Artificial Intelligence (AI) will transform how businesses operate, and in many industries integrating the technology will be essential for survival. Companies recognise that embracing AI, for example by optimizing their supply chains, opens new paths for boosting productivity. As with the internet and the cloud, AI will quickly become business as usual.
True monetization from AI has barely begun.
We recognise, however, that there is currently considerably more talk than action, and often more optimistic talk where current profitability is challenged. True monetization from AI has barely begun. We anticipate the greatest short-term gains being on the enterprise, rather than consumer side, and we look for credible plans to boost efficiency rather than companies embracing the AI buzzword without identifying how the technology can be implemented.
Predicting which companies will leverage AI most effectively in the next 10 years is challenging due to both the rapid progress in AI innovation and the evolving landscape of AI regulation. The uncertainty is further amplified by the remarkable pace at which computational resources continue to expand, fuelling AI’s capabilities and applications. In 2023, the sheer depth and scale of AI’s potential has driven a rally in AI hardware stocks, for example specialist semiconductor and infrastructure providers. The question then becomes when and where will the rally spill over into software stocks.
With monetization in such early stages, and with valuations of the companies more directly exposed to AI at lofty levels, it is inevitable that headlines will question when the “bubble” will burst. This is the typical trajectory for a transformational technology. There will be mistakes, there will be pockets of irrational exuberance, and no doubt the market will at some point step away from these names due to fear rather than fundamentals. We foresee 2024 as the year in which we see the first steps towards AI implementation, helping to turn the hype into reality.
Google Trends – mentions of generative AI, December 2022 – November 2023
AI is fast becoming one of the most important themes in investment. While AI has the potential to drive a fourth industrial revolution and is creating unprecedented new opportunities for businesses, it introduces new ethical dilemmas and risks.
The need for ethical AI was highlighted earlier in the year when over 1000 researchers and executives called for a halt to what they described as a ‘dangerous’ arms race in AI development. More recently, an inaugural global AI Safety Summit, hosted by the UK at Bletchley Park, sought to address the risks posed by frontier AI.
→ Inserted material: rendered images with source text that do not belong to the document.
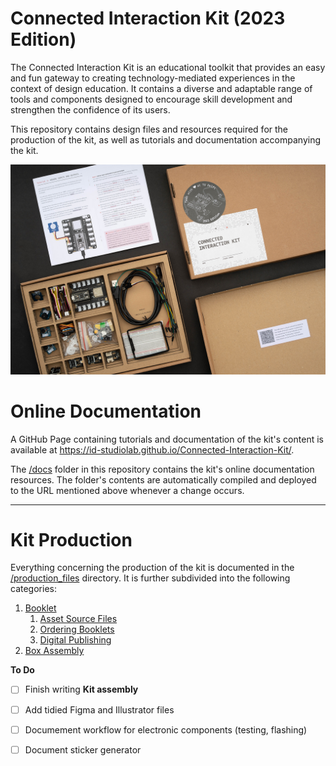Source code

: # Connected Interaction Kit (2023 Edition)

The Connected Interaction Kit is an educational toolkit that provides an easy and fun gateway to creating technology-mediated experiences in the context of design education. It contains a diverse and adaptable range of tools and components designed to encourage skill development and strengthen the confidence of its users.

This repository contains design files and resources required for the production of the kit, as well as tutorials and documentation accompanying the kit.

![Exposé of the Connected Interaction Kit](/assets/connected-interaction-kit-2023-expose.jpg)

# Online Documentation
A GitHub Page containing tutorials and documentation of the kit's content is available at https://id-studiolab.github.io/Connected-Interaction-Kit/. 

The [/docs](/docs/) folder in this repository contains the kit's online documentation resources. The folder's contents are automatically compiled and deployed to the URL mentioned above whenever a change occurs.

---

# Kit Production
Everything concerning the production of the kit is documented in the [/production_files](/production_files/) directory. It is further subdivided into the following categories:

1. [Booklet](/production_files/2023_edition/booklet/README.md)
   1. [Asset Source Files](/production_files/2023_edition/booklet/README.md#asset-source-files)
   2. [Ordering Booklets](/production_files/2023_edition/booklet/README.md#ordering-booklets)
   3. [Digital Publishing](/production_files/2023_edition/booklet/README.md#digital-publishing)
2. [Box Assembly](/production_files/2023_edition/box_assembly/README.md)



**To Do**
- [ ] Finish writing **Kit assembly**
- [ ] Add tidied Figma and Illustrator files
- [ ] Documement workflow for electronic components (testing, flashing)
- [ ] Document sticker generator

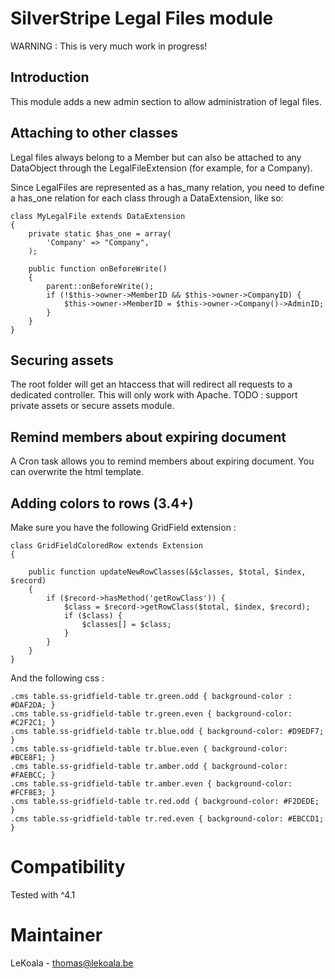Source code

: # SilverStripe Legal Files module

WARNING : This is very much work in progress!

## Introduction

This module adds a new admin section to allow administration of legal files.

## Attaching to other classes

Legal files always belong to a Member but can also be attached to any DataObject
through the LegalFileExtension (for example, for a Company).

Since LegalFiles are represented as a has_many relation, you need to define
a has_one relation for each class through a DataExtension, like so:

    class MyLegalFile extends DataExtension
    {
        private static $has_one = array(
            'Company' => "Company",
        );

        public function onBeforeWrite()
        {
            parent::onBeforeWrite();
            if (!$this->owner->MemberID && $this->owner->CompanyID) {
                $this->owner->MemberID = $this->owner->Company()->AdminID;
            }
        }
    }

## Securing assets

The root folder will get an htaccess that will redirect all requests to a
dedicated controller. This will only work with Apache.
TODO : support private assets or secure assets module.

## Remind members about expiring document

A Cron task allows you to remind members about expiring document. You can
overwrite the html template.

## Adding colors to rows (3.4+)

Make sure you have the following GridField extension :

    class GridFieldColoredRow extends Extension
    {

        public function updateNewRowClasses(&$classes, $total, $index, $record)
        {
            if ($record->hasMethod('getRowClass')) {
                $class = $record->getRowClass($total, $index, $record);
                if ($class) {
                    $classes[] = $class;
                }
            }
        }
    }

And the following css :

    .cms table.ss-gridfield-table tr.green.odd { background-color : #DAF2DA; }
    .cms table.ss-gridfield-table tr.green.even { background-color: #C2F2C1; }
    .cms table.ss-gridfield-table tr.blue.odd { background-color: #D9EDF7; }
    .cms table.ss-gridfield-table tr.blue.even { background-color: #BCE8F1; }
    .cms table.ss-gridfield-table tr.amber.odd { background-color: #FAEBCC; }
    .cms table.ss-gridfield-table tr.amber.even { background-color: #FCF8E3; }
    .cms table.ss-gridfield-table tr.red.odd { background-color: #F2DEDE; }
    .cms table.ss-gridfield-table tr.red.even { background-color: #EBCCD1; }

# Compatibility

Tested with ^4.1

# Maintainer

LeKoala - thomas@lekoala.be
The potential risks of AI are well documented and include misinformation, unintended bias, a lack of transparency or explainability, and disruption of the workforce. The urgency to address these concerns has led to a global, yet fragmented, race towards new regulation – from the EU’s AI Act to China’s Generative AI Regulation.
EOS has been in dialogue with companies about AI since 2018 and currently engages on over 60 AI-related objectives and issues. Our Digital Rights Principles set out our expectations for companies to disclose how AI algorithms work, the variables considered, and to allow users to decide whether these should shape their experiences. They also call on companies to eliminate unintended racial, gender, and other biases. Much of our engagement is aimed at ensuring that companies establish ethical AI governance principles, which we view as foundational to effective risk mitigation.
As AI deployment accelerates, we expect the importance of strong AI governance to become more apparent.
In 2024, as AI deployment accelerates, we expect the importance of strong AI governance to become more apparent. In 2023, companies began to face industrial and legal action over issues ranging from workforce disruption to unintended bias and misinformation. In 2024 this trend is likely to continue, given the increasing number of use cases for AI. We expect that, while governments will seek to establish common ground on regulation, regional differences will persist, given conflicting priorities regarding innovation and end-user protection. This will make it essential for companies that operate internationally to adhere to high standards of AI ethics and self-regulate in a manner that can mitigate risk across multiple jurisdictions.